Born in New York and raised in Israel, Burshtein currently lives with her family among a small cluster of Hasidic families in the predominantly secular Tel Aviv. Early in her career, she worked in the ultra-Orthodox cottage industry of films made by and for women, but when Fill the Void came out she crossed over to the international film festival and art house cinema scene, without losing touch with her initial audience. It was possible to enjoy Fill the Void as the tale of an unexpected love story amid tragic circumstances in an exotic setting, but it also spoke to her original audience. That film’s soundtrack was punctuated by a modern Israeli rendition of the song  “Im Eshkacheikh” (If I Forget Thee O Jerusalem), which is often sung under the wedding canopy. For those conversant with Jewish tradition, the song powerfully expressed the connection between the film’s plot and the tension between joy and tragedy already evoked in the Jewish wedding ceremony itself.
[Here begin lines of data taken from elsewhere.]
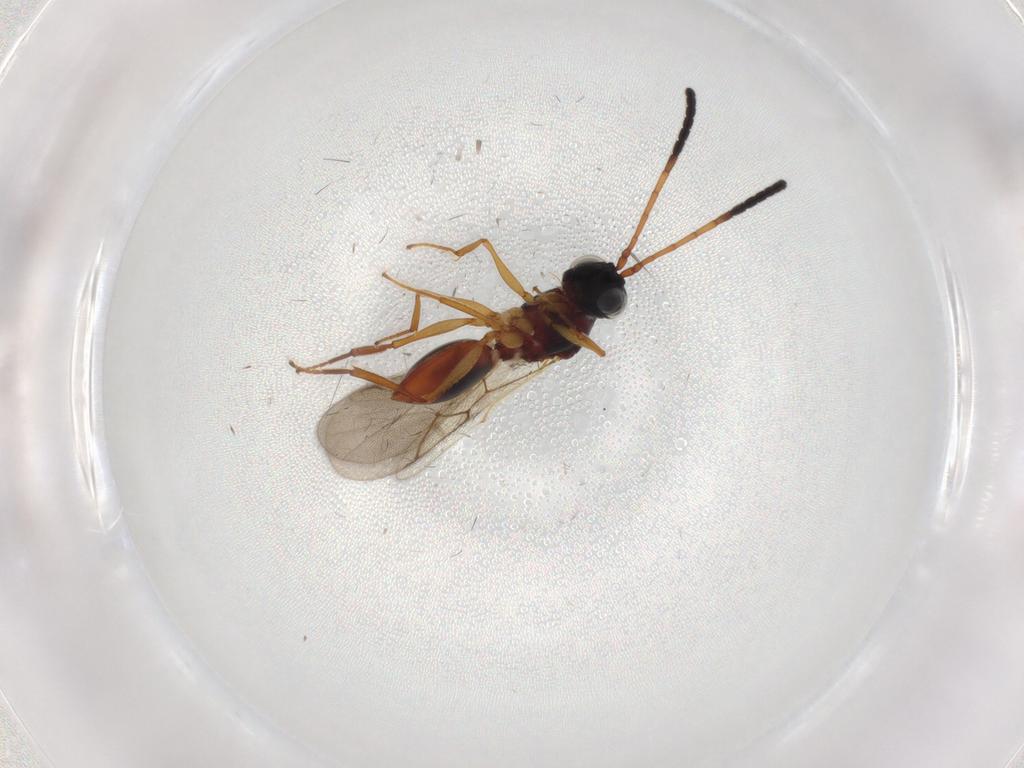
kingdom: Animalia
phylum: Arthropoda
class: Insecta
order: Hymenoptera
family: Figitidae
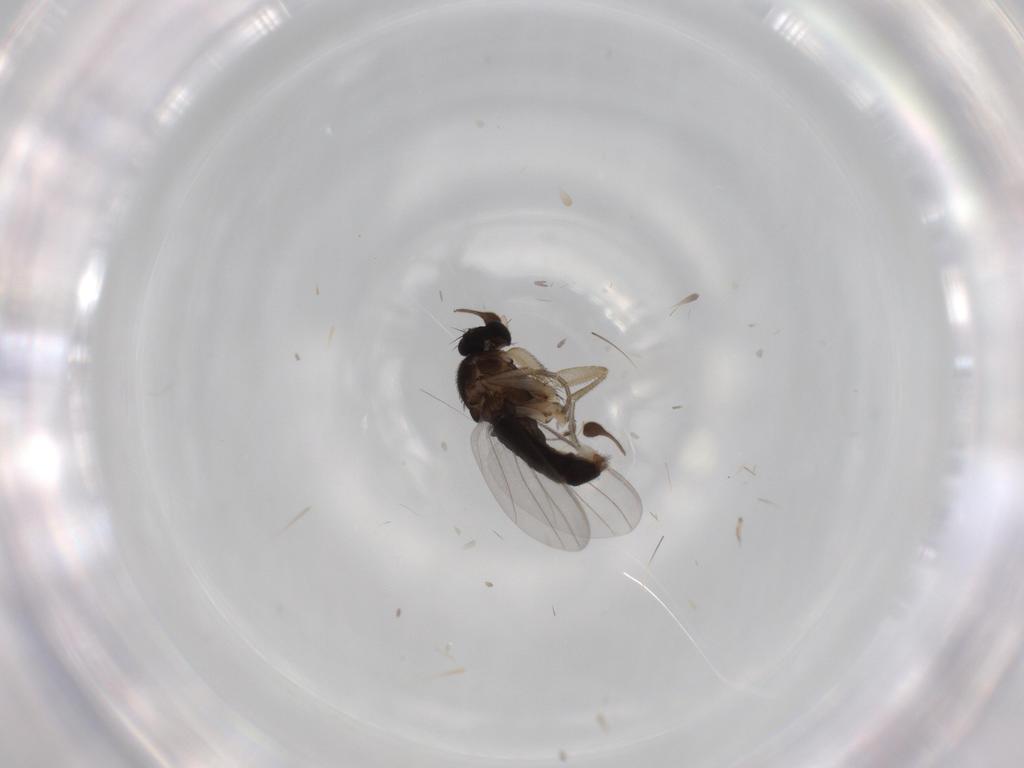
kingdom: Animalia
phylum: Arthropoda
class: Insecta
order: Diptera
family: Phoridae
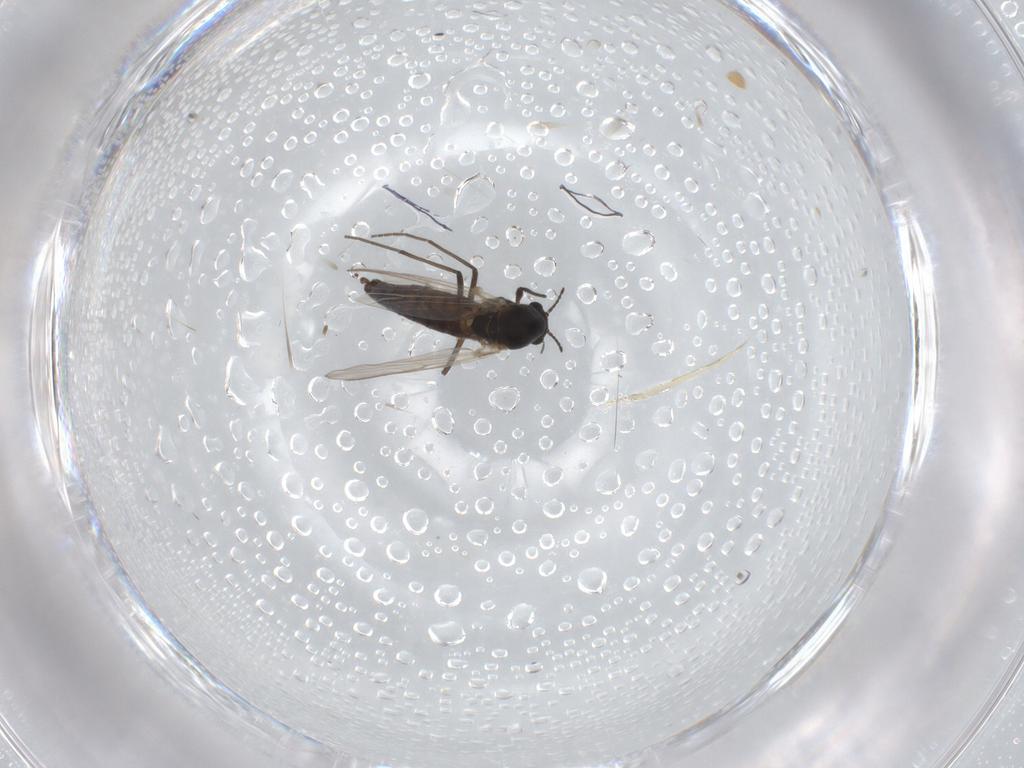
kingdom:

A similarly poignant countertext in The Wedding Plan is the hymn “Eshet Chayil” (Proverbs 31), which is traditionally sung each Friday night before Shabbat dinner. Like the film itself, it sings the praises of a faithful “woman of valor.” Early in the film, Michal confesses her desire for a husband to sing “Eshet Chayil” to her, and the film closes with a rendition of the song. While the traditional performance of the song presupposes a husband to sing it, the woman of valor’s husband is not really described in the hymn. It is she who takes care of all of her family’s needs, engages in complex business ventures, cares for the poor, elevates her husband’s standing, and is, consequently, cloaked in strength and majesty, as well as wisdom and kindness. In incorporating this song, Burshtein places her idiosyncratic heroine in the tradition of great Jewish women, but not without some gentle irony. How far, after all, is Michal from that desperate bachelor who proposed to her, and every other woman, on the first date?